**REQUIREMENT:**
Change each "Facebook" to "Meta" and write out the text of all the items again, with nothing else altered. Leave the pictures out of your answer.

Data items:
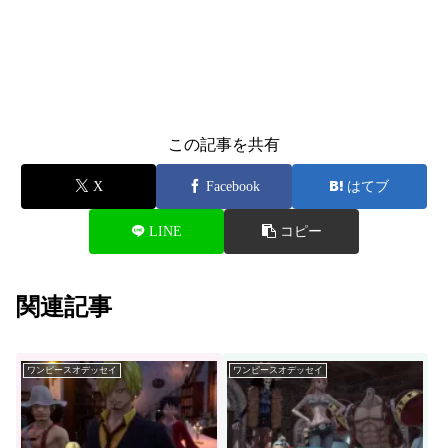
この記事を共有
X
Facebook
はてブ
LINE
コピー
関連記事
ワンピースオデッセイ
ワンピースオデッセイ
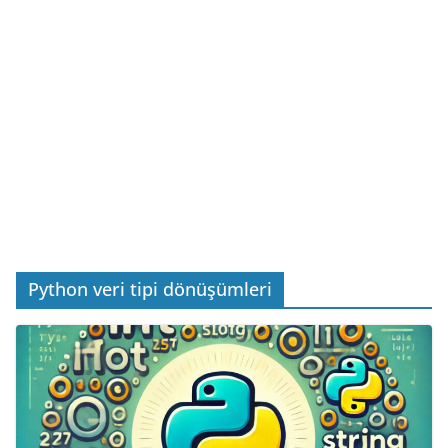
Python veri tipi dönüşümleri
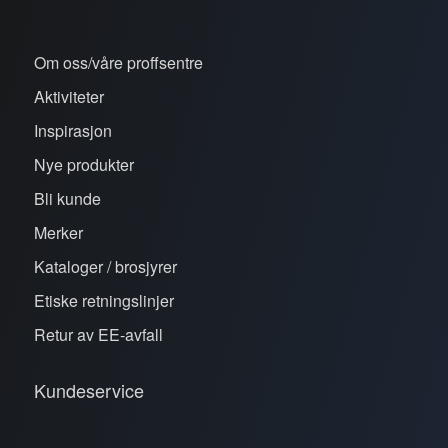
Om oss/våre proffsentre
Aktiviteter
Inspirasjon
Nye produkter
Bli kunde
Merker
Kataloger / brosjyrer
Etiske retningslinjer
Retur av EE-avfall
Kundeservice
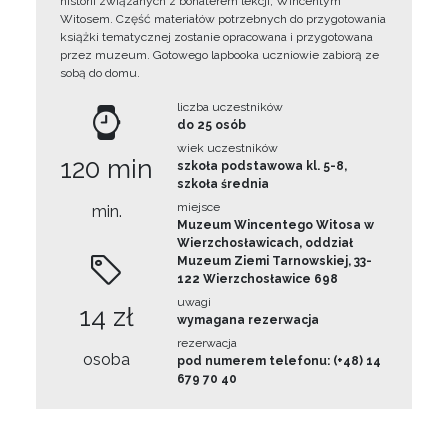
historii związanych z bohaterem lekcji, Wincentym
Witosem. Część materiałów potrzebnych do przygotowania
książki tematycznej zostanie opracowana i przygotowana
przez muzeum. Gotowego lapbooka uczniowie zabiorą ze
sobą do domu.
liczba uczestników
do 25 osób
wiek uczestników
120 min
szkoła podstawowa kl. 5-8,
szkoła średnia
miejsce
min.
Muzeum Wincentego Witosa w
Wierzchosławicach, oddział
Muzeum Ziemi Tarnowskiej, 33-
122 Wierzchosławice 698
uwagi
14 zł
wymagana rezerwacja
rezerwacja
osoba
pod numerem telefonu: (+48) 14
679 70 40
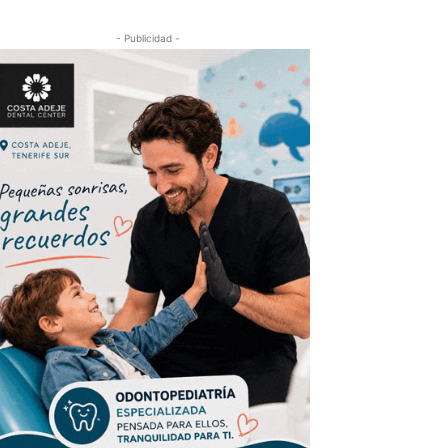
- Publicidad -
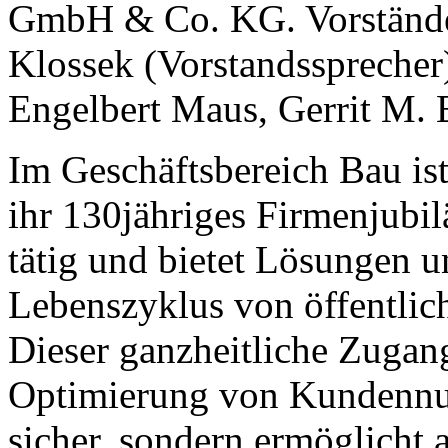
GmbH & Co. KG. Vorstände
Klossek (Vorstandssprecher
Engelbert Maus, Gerrit M. 
Im Geschäftsbereich Bau is
ihr 130jähriges Firmenjubil
tätig und bietet Lösungen u
Lebenszyklus von öffentlic
Dieser ganzheitliche Zugang 
Optimierung von Kundennu
sicher, sondern ermöglicht 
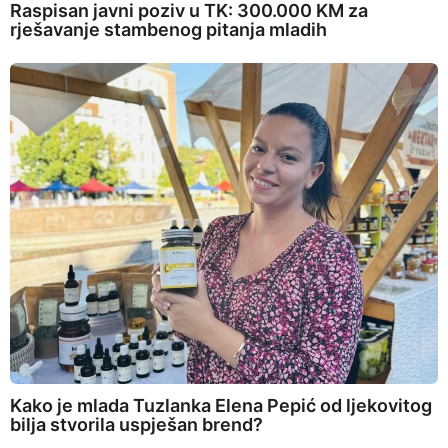
Raspisan javni poziv u TK: 300.000 KM za
rješavanje stambenog pitanja mladih
Kako je mlada Tuzlanka Elena Pepić od ljekovitog
bilja stvorila uspješan brend?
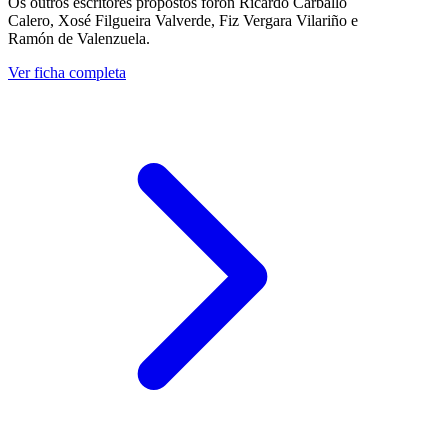
Os outros escritores propostos foron Ricardo Carballo
Calero, Xosé Filgueira Valverde, Fiz Vergara Vilariño e
Ramón de Valenzuela.
Ver ficha completa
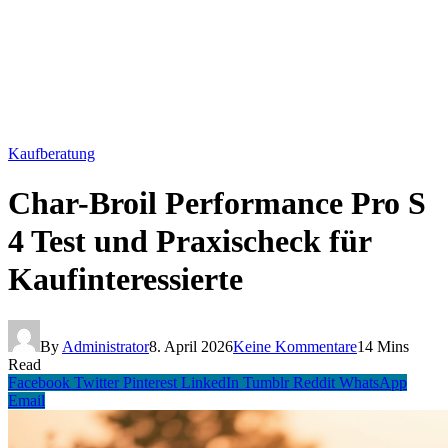
Kaufberatung
Char-Broil Performance Pro S
4 Test und Praxischeck für
Kaufinteressierte
By
Administrator
8. April 2026
Keine Kommentare
14 Mins
Read
Facebook
Twitter
Pinterest
LinkedIn
Tumblr
Reddit
WhatsApp
Email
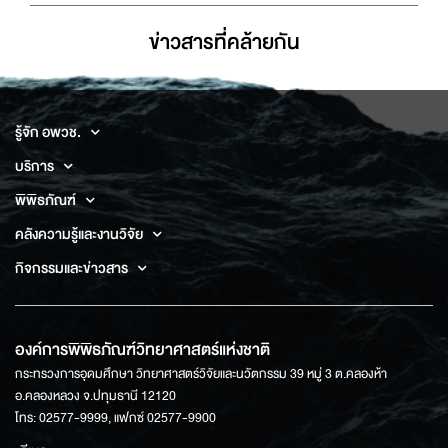
ข่าวสารที่่คล้ายกัน
รู้จัก อพวช.
บริการ
พิพิธภัณฑ์
คลังความรู้และงานวิจัย
กิจกรรมและข่าวสาร
องค์การพิพิธภัณฑ์วิทยาศาสตร์แห่งชาติ
กระทรวงการอุดมศึกษา วิทยาศาสตร์วิจัยและนวัตกรรม 39 หมู่ 3 ต.คลองห้า
อ.คลองหลวง จ.ปทุมธานี 12120
โทร: 02577-9999, แฟกซ์ 02577-9900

**RESULT BELOW:**
この記事を共有
X
Meta
はてブ
LINE
コピー
関連記事
ワンピースオデッセイ
ワンピースオデッセイ
Python veri tipi dönüşümleri
Om oss/våre proffsentre
Aktiviteter
Inspirasjon
Nye produkter
Bli kunde
Merker
Kataloger / brosjyrer
Etiske retningslinjer
Retur av EE-avfall
Kundeservice
historii związanych z bohaterem lekcji, Wincentym
Witosem. Część materiałów potrzebnych do przygotowania
książki tematycznej zostanie opracowana i przygotowana
przez muzeum. Gotowego lapbooka uczniowie zabiorą ze
sobą do domu.
liczba uczestników
do 25 osób
wiek uczestników
120 min
szkoła podstawowa kl. 5-8,
szkoła średnia
miejsce
min.
Muzeum Wincentego Witosa w
Wierzchosławicach, oddział
Muzeum Ziemi Tarnowskiej, 33-
122 Wierzchosławice 698
uwagi
14 zł
wymagana rezerwacja
rezerwacja
osoba
pod numerem telefonu: (+48) 14
679 70 40
- Publicidad -
GmbH & Co. KG. Vorstände
Klossek (Vorstandssprecher
Engelbert Maus, Gerrit M. 
Im Geschäftsbereich Bau is
ihr 130jähriges Firmenjubil
tätig und bietet Lösungen u
Lebenszyklus von öffentlic
Dieser ganzheitliche Zugang 
Optimierung von Kundennu
sicher, sondern ermöglicht 
Raspisan javni poziv u TK: 300.000 KM za
rješavanje stambenog pitanja mladih
Kako je mlada Tuzlanka Elena Pepić od ljekovitog
bilja stvorila uspješan brend?
Os outros escritores propostos foron Ricardo Carballo
Calero, Xosé Filgueira Valverde, Fiz Vergara Vilariño e
Ramón de Valenzuela.
Ver ficha completa
Kaufberatung
Char-Broil Performance Pro S
4 Test und Praxischeck für
Kaufinteressierte
By
Administrator
8. April 2026
Keine Kommentare
14 Mins
Read
Meta
Twitter
Pinterest
LinkedIn
Tumblr
Reddit
WhatsApp
Email
ข่าวสารที่่คล้ายกัน
รู้จัก อพวช.
บริการ
พิพิธภัณฑ์
คลังความรู้และงานวิจัย
กิจกรรมและข่าวสาร
องค์การพิพิธภัณฑ์วิทยาศาสตร์แห่งชาติ
กระทรวงการอุดมศึกษา วิทยาศาสตร์วิจัยและนวัตกรรม 39 หมู่ 3 ต.คลองห้า
อ.คลองหลวง จ.ปทุมธานี 12120
โทร: 02577-9999, แฟกซ์ 02577-9900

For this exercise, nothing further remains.